Die Einführung der Videoüberwachung steht im Zusammenhang mit dem Bemühen um Rückgewinn der Attraktivität der Innenstädte, die durch eine verbreitete Furcht vor Kriminalität, Belästigung durch Bettler und herumlungernde obdachlose Alkoholiker gelitten hat. Im Konkurrenzkampf der Metropolen um kaufkräftige Konsumenten, Touristen und Besucher kultureller Großereignisse werden solche «Störenfriede» zum Standortnachteil. Die Kriterien des Einsatzes der Videoüberwachung nach Fahndungsrastern (Risikoprofile) zeigt, dass sich diese präventive Kontrolle bevorzugt an Personen richtet, welche bei Konsum und kommerziellen Vergnügen als störend empfunden werden.

Eine groß angelegte europäische Studie (GB, A, N, DK, Ungarn und Spanien) zur Videobeobachtung im öffentlichen Raum, Urbaneye, weist in allen Ländern hohe Wachstumsraten von Videoüberwachung nach, wobei Großbritannien mit vier Millionen Kameras einen absoluten Spitzenplatz in Europa einnimmt, während Österreich mit ca.140.000 Kameras eher Nachzügler ist.

Eine einzige Person kann in GB täglich von 300 Kameras aufgenommen werden.

Die von Steuermitteln bezahlte Infrastruktur kostete bisher etwa 500 Millionen Pfund und hat keinen Einfluss auf die Kriminalitätsentwicklung, so ein Ergebnis der Studie.

Danach sind lediglich drei Prozent der in der Millionenstadt London verübten Raubüberfälle mit Hilfe von Überwachungsvideos aufgeklärt worden.

Laut ARGE Daten stellt sich die Situation in Österreich so dar:

* Im Bereich der Bankfilialen, die hundertprozentige Videoüberwachung aufweisen, nehmen die Banküberfälle seit mehreren Jahren dramatisch zu, während gleichzeitig die Aufklärungsquote sinkt. Jeder Bankräuber hat mittlerweile erkannt, dass es „für jemanden, der etwas zu verbergen hat“, ganz leicht ist, Videoüberwachungen auszutricksen.

* Mit der Videoüberwachung am Schwedenplatz hat man zwar den Drogenkleinhandel vom Platz verscheucht, man hatte jedoch im gleichen Jahr einen Anstieg von 2,5 Prozent der Gesamtdrogenkriminalität zu verzeichnen.

* Die Videoüberwachung bei den Wiener Linien konnten die dramatische Zunahme von Taschendiebstählen nicht eindämmen, sodass man dort trotz Videoüberwachung doch wieder mehr auf Streifendienste setzt.

* In der SCS wurden zwar die Autoeinbrüche weniger, gleichzeitig stiegen die Vandalismusakte.

Videoüberwachung dient so mehr der sozialen Kontrolle und der Exklusion als der Kriminalitätsprävention, mit der sie hauptsächlich begründet wird.
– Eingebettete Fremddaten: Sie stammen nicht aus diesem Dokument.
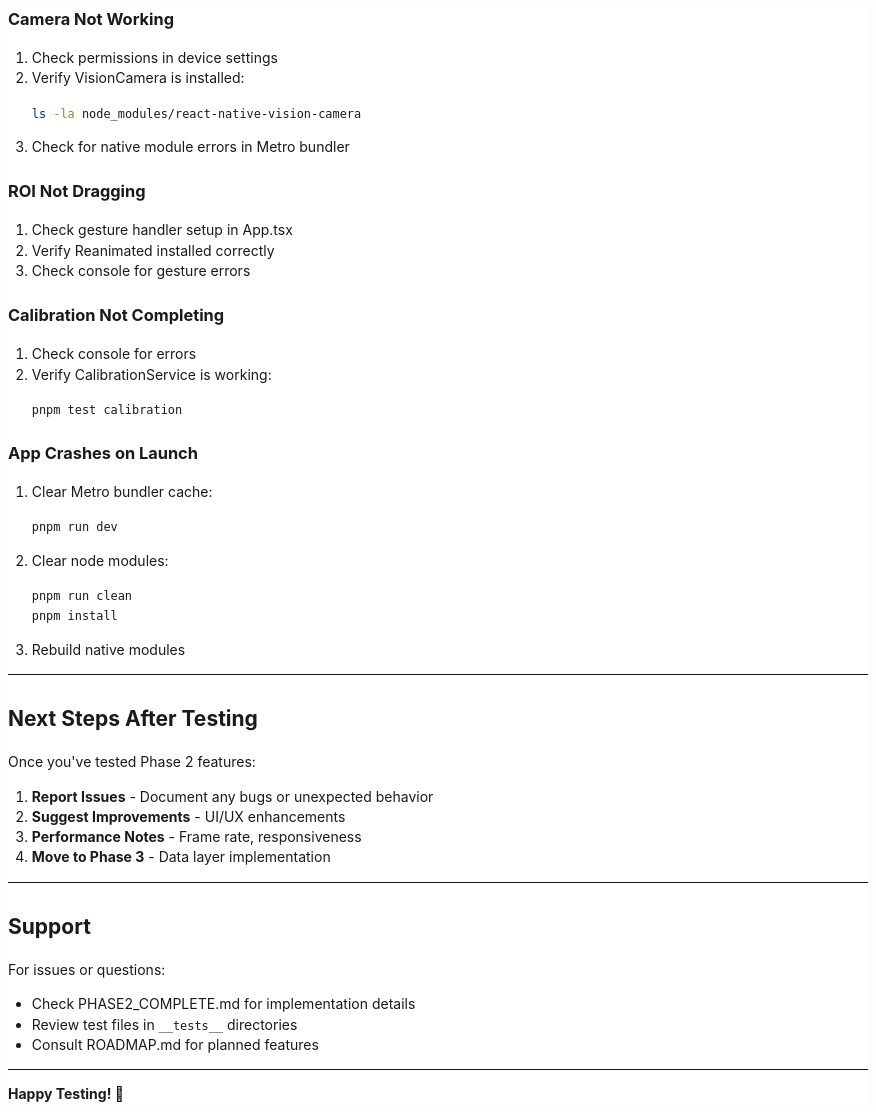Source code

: ### Camera Not Working

1. Check permissions in device settings
2. Verify VisionCamera is installed:
   ```bash
   ls -la node_modules/react-native-vision-camera
   ```
3. Check for native module errors in Metro bundler

### ROI Not Dragging

1. Check gesture handler setup in App.tsx
2. Verify Reanimated installed correctly
3. Check console for gesture errors

### Calibration Not Completing

1. Check console for errors
2. Verify CalibrationService is working:
   ```bash
   pnpm test calibration
   ```

### App Crashes on Launch

1. Clear Metro bundler cache:
   ```bash
   pnpm run dev
   ```
2. Clear node modules:
   ```bash
   pnpm run clean
   pnpm install
   ```
3. Rebuild native modules

---

## Next Steps After Testing

Once you've tested Phase 2 features:

1. **Report Issues** - Document any bugs or unexpected behavior
2. **Suggest Improvements** - UI/UX enhancements
3. **Performance Notes** - Frame rate, responsiveness
4. **Move to Phase 3** - Data layer implementation

---

## Support

For issues or questions:

- Check PHASE2_COMPLETE.md for implementation details
- Review test files in `__tests__` directories
- Consult ROADMAP.md for planned features

---

**Happy Testing! 🎉**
Vor allem bedient sie das Sicherheitsbedürfnis der Bürger.

So dienen all diese Kontroll- und Überwachungstechniken weniger der Sicherheit und der Kriminalprävention als der Säuberung des öffentlichen Raums von den Armen, Elenden, Überflüssigen und sind Ausdruck des Kampfes gegen die Armen, der täglich geführt wird.